The seven featurettes that are advertised as a “seven part documentary” really add up to a whole lot of the same. The documentary is broken down into time increments and some character focuses. It includes interviews from the cast, making of footage, and lots of information from Hardwicke and the writer behind the books, Stephanie Meyer. The less interesting sequences are the pre-production and post-production bits; watching someone in the editing room isn’t exactly thrilling cinema. The most interesting featurette would have to be the “Vampire Baseball” one, in which all of the stunts are revealed and we get to have interviews with some of the stunt people, which is always cool. I really did not get that much from the documentary, though. I did learn that they did not use one green screen, and that they actually had a lot more stunts than what it seemed. Hardwicke managed to weave the stunts into the film so that it was almost seamless, which is impressive. It seems that the movie is probably a lot more expensive than it looks.

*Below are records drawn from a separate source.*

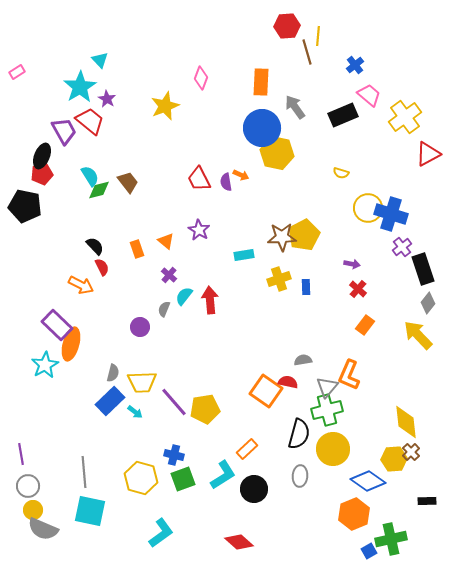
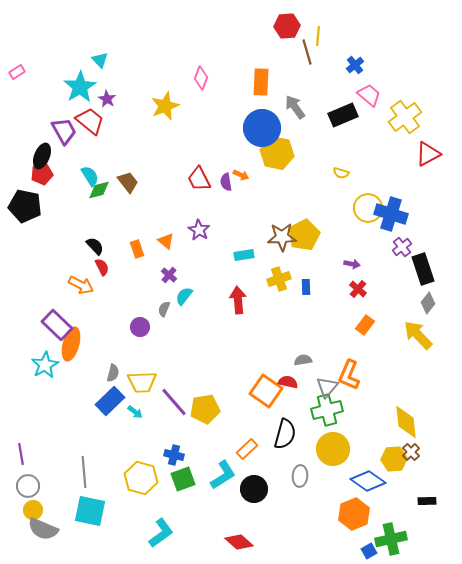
red arrow at (210, 300): moved 28 px right
black semicircle at (299, 434): moved 14 px left
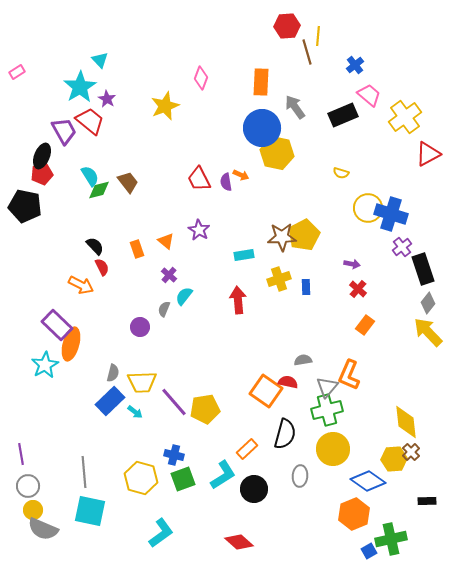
yellow arrow at (418, 335): moved 10 px right, 3 px up
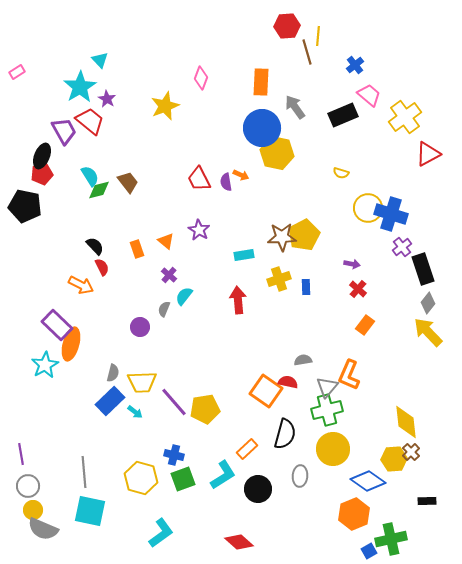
black circle at (254, 489): moved 4 px right
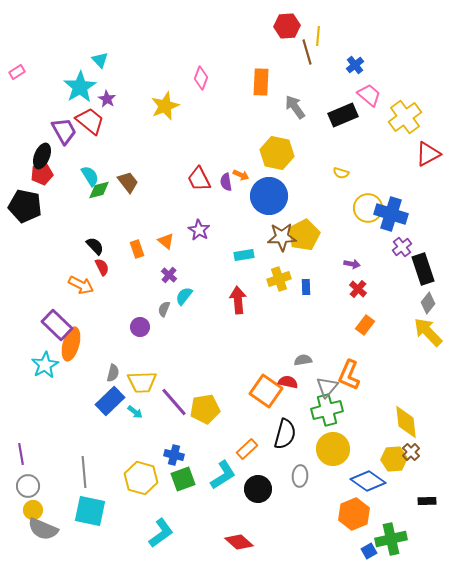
blue circle at (262, 128): moved 7 px right, 68 px down
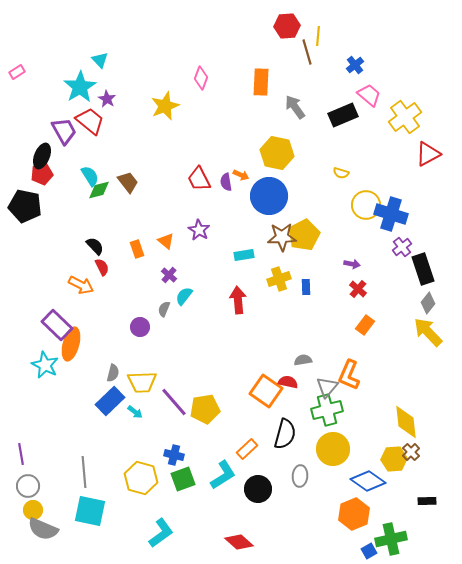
yellow circle at (368, 208): moved 2 px left, 3 px up
cyan star at (45, 365): rotated 16 degrees counterclockwise
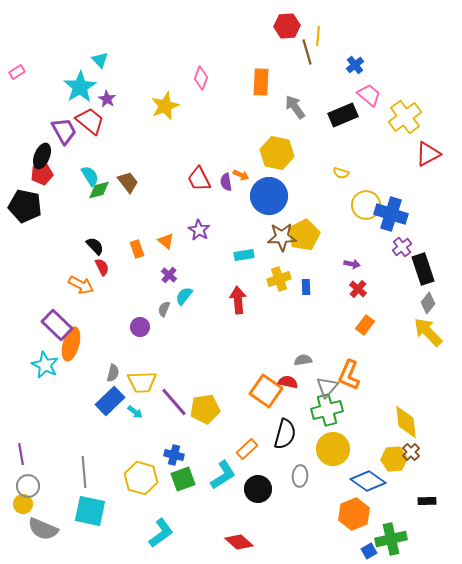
yellow circle at (33, 510): moved 10 px left, 6 px up
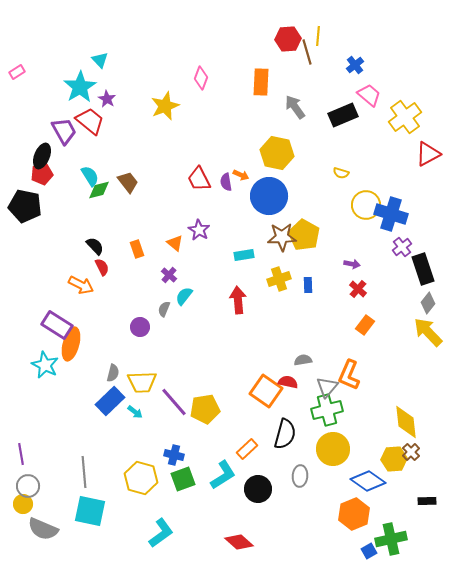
red hexagon at (287, 26): moved 1 px right, 13 px down
yellow pentagon at (304, 235): rotated 16 degrees counterclockwise
orange triangle at (166, 241): moved 9 px right, 2 px down
blue rectangle at (306, 287): moved 2 px right, 2 px up
purple rectangle at (57, 325): rotated 12 degrees counterclockwise
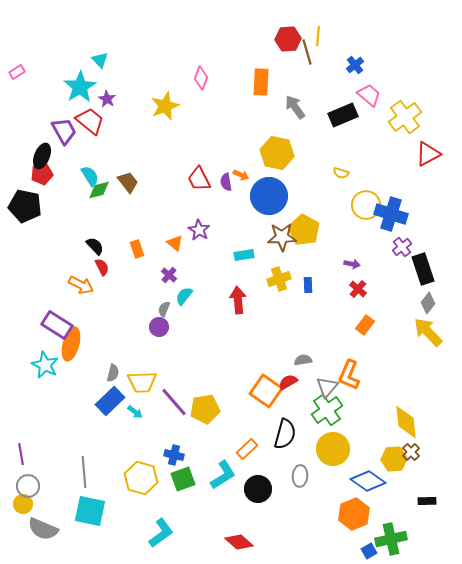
yellow pentagon at (304, 235): moved 5 px up
purple circle at (140, 327): moved 19 px right
red semicircle at (288, 382): rotated 42 degrees counterclockwise
green cross at (327, 410): rotated 20 degrees counterclockwise
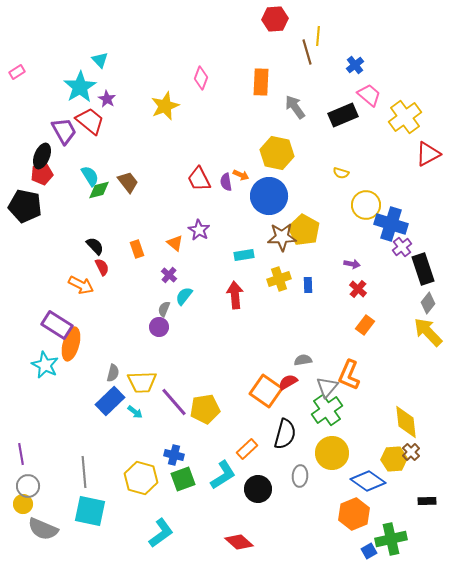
red hexagon at (288, 39): moved 13 px left, 20 px up
blue cross at (391, 214): moved 10 px down
red arrow at (238, 300): moved 3 px left, 5 px up
yellow circle at (333, 449): moved 1 px left, 4 px down
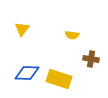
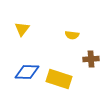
brown cross: rotated 14 degrees counterclockwise
blue diamond: moved 1 px up
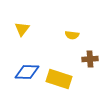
brown cross: moved 1 px left
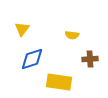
blue diamond: moved 5 px right, 13 px up; rotated 20 degrees counterclockwise
yellow rectangle: moved 3 px down; rotated 10 degrees counterclockwise
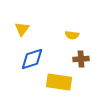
brown cross: moved 9 px left
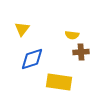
brown cross: moved 7 px up
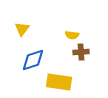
blue diamond: moved 1 px right, 1 px down
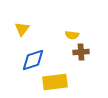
yellow rectangle: moved 4 px left; rotated 15 degrees counterclockwise
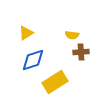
yellow triangle: moved 4 px right, 4 px down; rotated 21 degrees clockwise
yellow rectangle: rotated 25 degrees counterclockwise
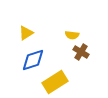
brown cross: rotated 35 degrees clockwise
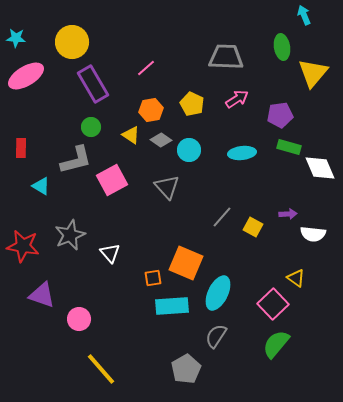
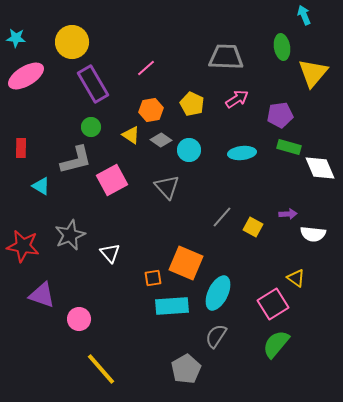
pink square at (273, 304): rotated 12 degrees clockwise
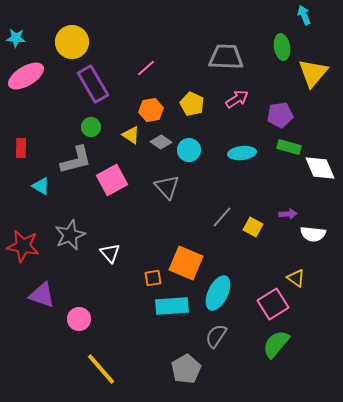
gray diamond at (161, 140): moved 2 px down
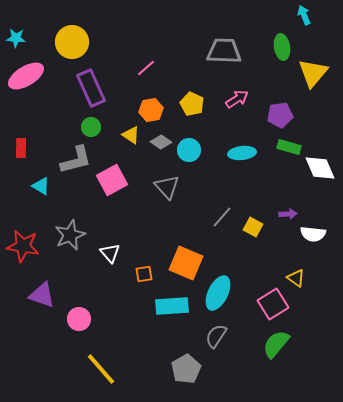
gray trapezoid at (226, 57): moved 2 px left, 6 px up
purple rectangle at (93, 84): moved 2 px left, 4 px down; rotated 6 degrees clockwise
orange square at (153, 278): moved 9 px left, 4 px up
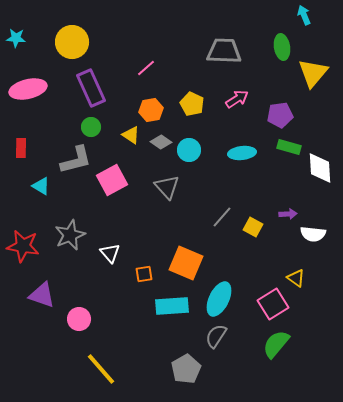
pink ellipse at (26, 76): moved 2 px right, 13 px down; rotated 18 degrees clockwise
white diamond at (320, 168): rotated 20 degrees clockwise
cyan ellipse at (218, 293): moved 1 px right, 6 px down
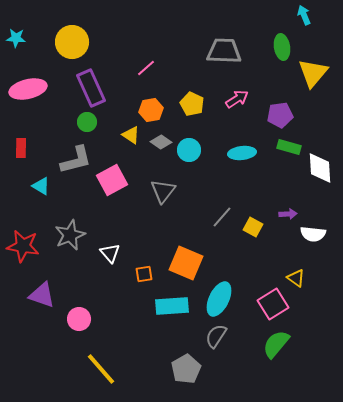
green circle at (91, 127): moved 4 px left, 5 px up
gray triangle at (167, 187): moved 4 px left, 4 px down; rotated 20 degrees clockwise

“Comi-Con Phenomenon” is a tiny bit interesting, as we get to see the cast’s reaction to being transformed into a teeny-bopper’s dream. We get to see what it is like from the perspective of the actors, just before they walk out onto a stage just in front of 6,000 screaming fans, which is mildly entertaining. There is also a Q & A between the actors and the audience that is pretty cute, showing the young age of the actors.
Watching trailers after you have seen a film is always quite interesting. The producers of the film really seemed to be pushing the danger aspect of dating a vampire when putting out the teasers. The previews are extremely misleading and let one believe that the film is going to be an action one, rather than a romance. Yes, there is a touch of action just in the end, but that is really not the meat of the movie.